Exercise instructions
Copy out each line below in which the string "down" appears.

Task inputs: Begin

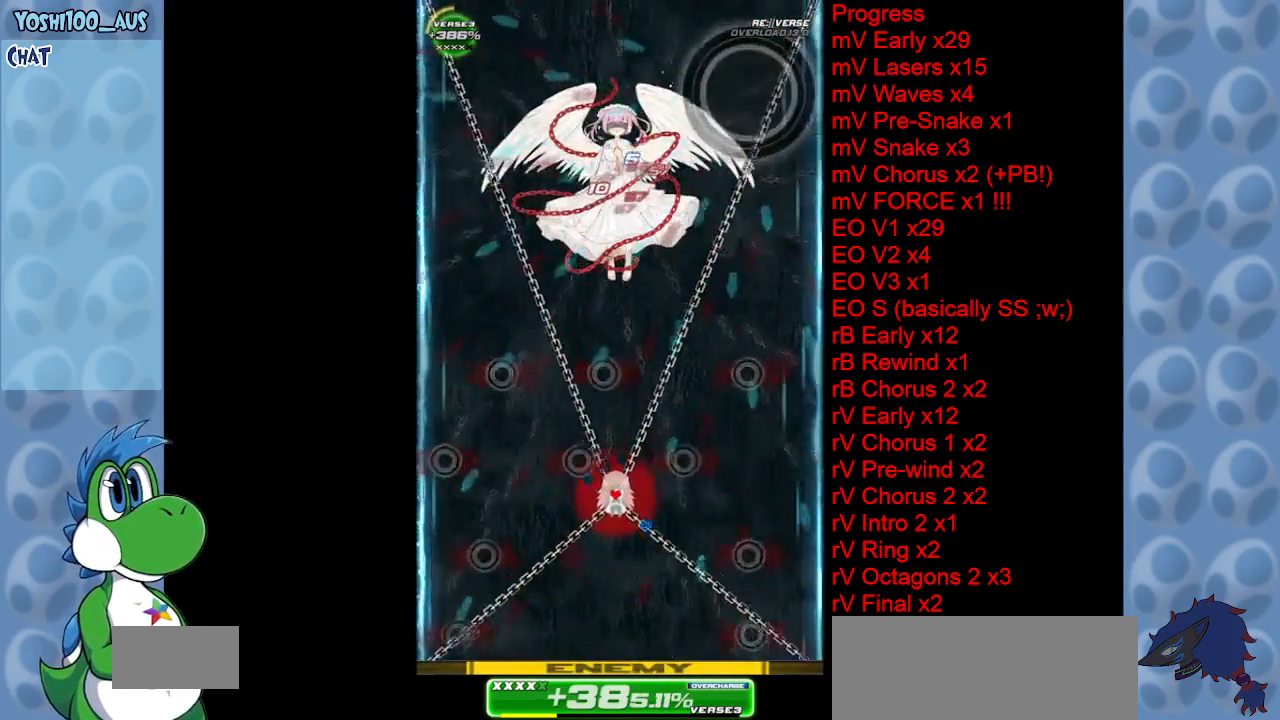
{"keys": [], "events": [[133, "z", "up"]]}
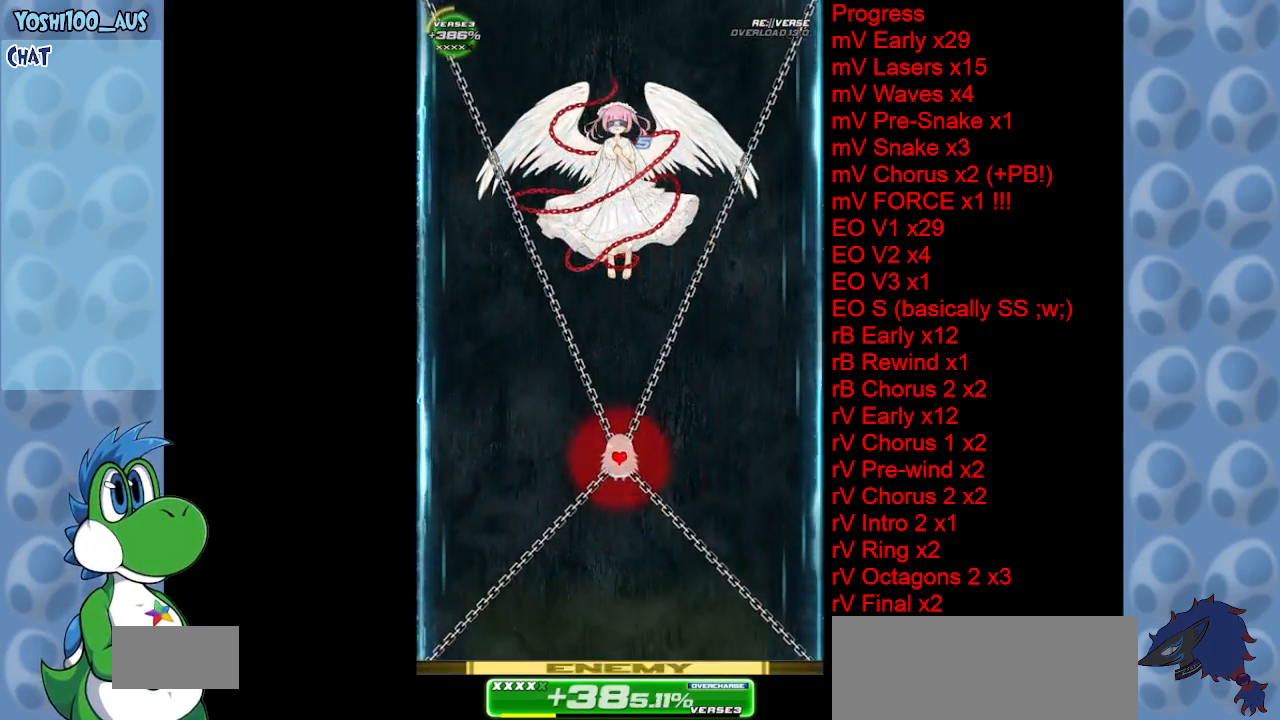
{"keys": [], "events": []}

Task inputs: End
Task inputs: Begin

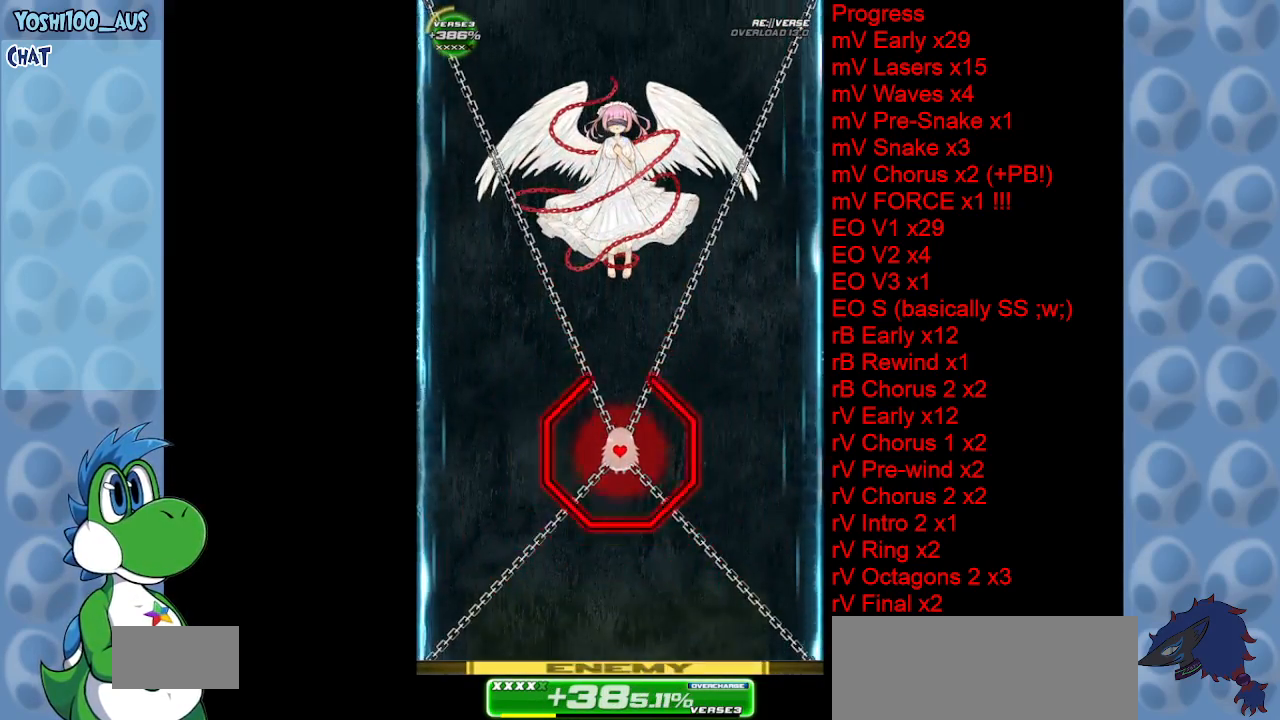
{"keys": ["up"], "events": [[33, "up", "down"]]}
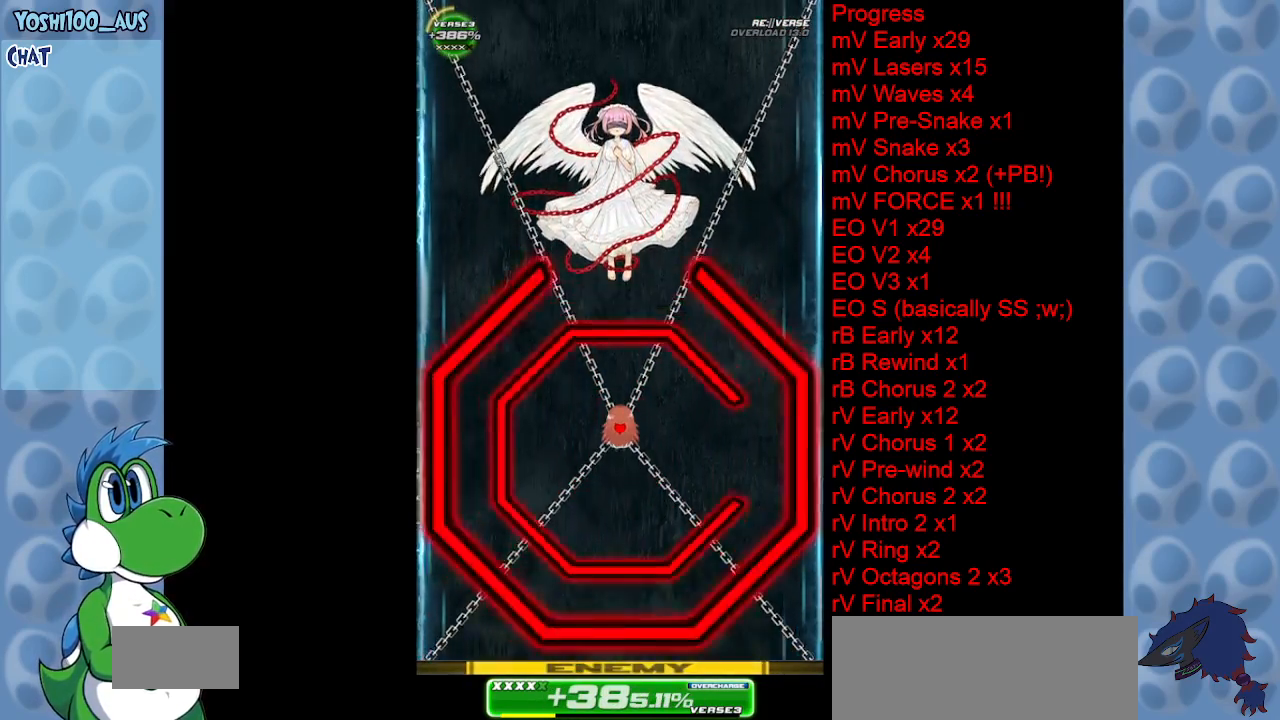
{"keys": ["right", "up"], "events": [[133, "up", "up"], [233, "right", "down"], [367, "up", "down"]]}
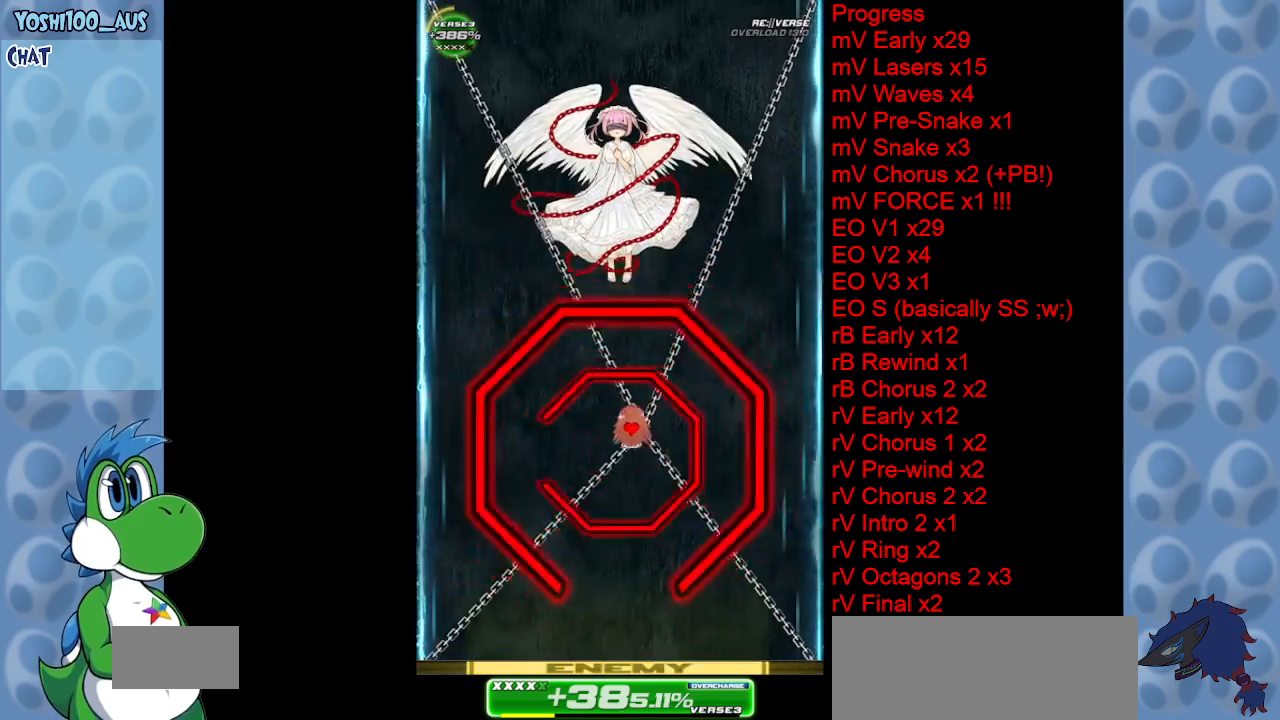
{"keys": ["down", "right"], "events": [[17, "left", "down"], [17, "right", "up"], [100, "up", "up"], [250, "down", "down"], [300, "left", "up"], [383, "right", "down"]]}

Task inputs: End

Answer to the exercise
{"keys": ["up"], "events": [[33, "up", "down"]]}
{"keys": ["right", "up"], "events": [[133, "up", "up"], [233, "right", "down"], [367, "up", "down"]]}
{"keys": ["down", "right"], "events": [[17, "left", "down"], [17, "right", "up"], [100, "up", "up"], [250, "down", "down"], [300, "left", "up"], [383, "right", "down"]]}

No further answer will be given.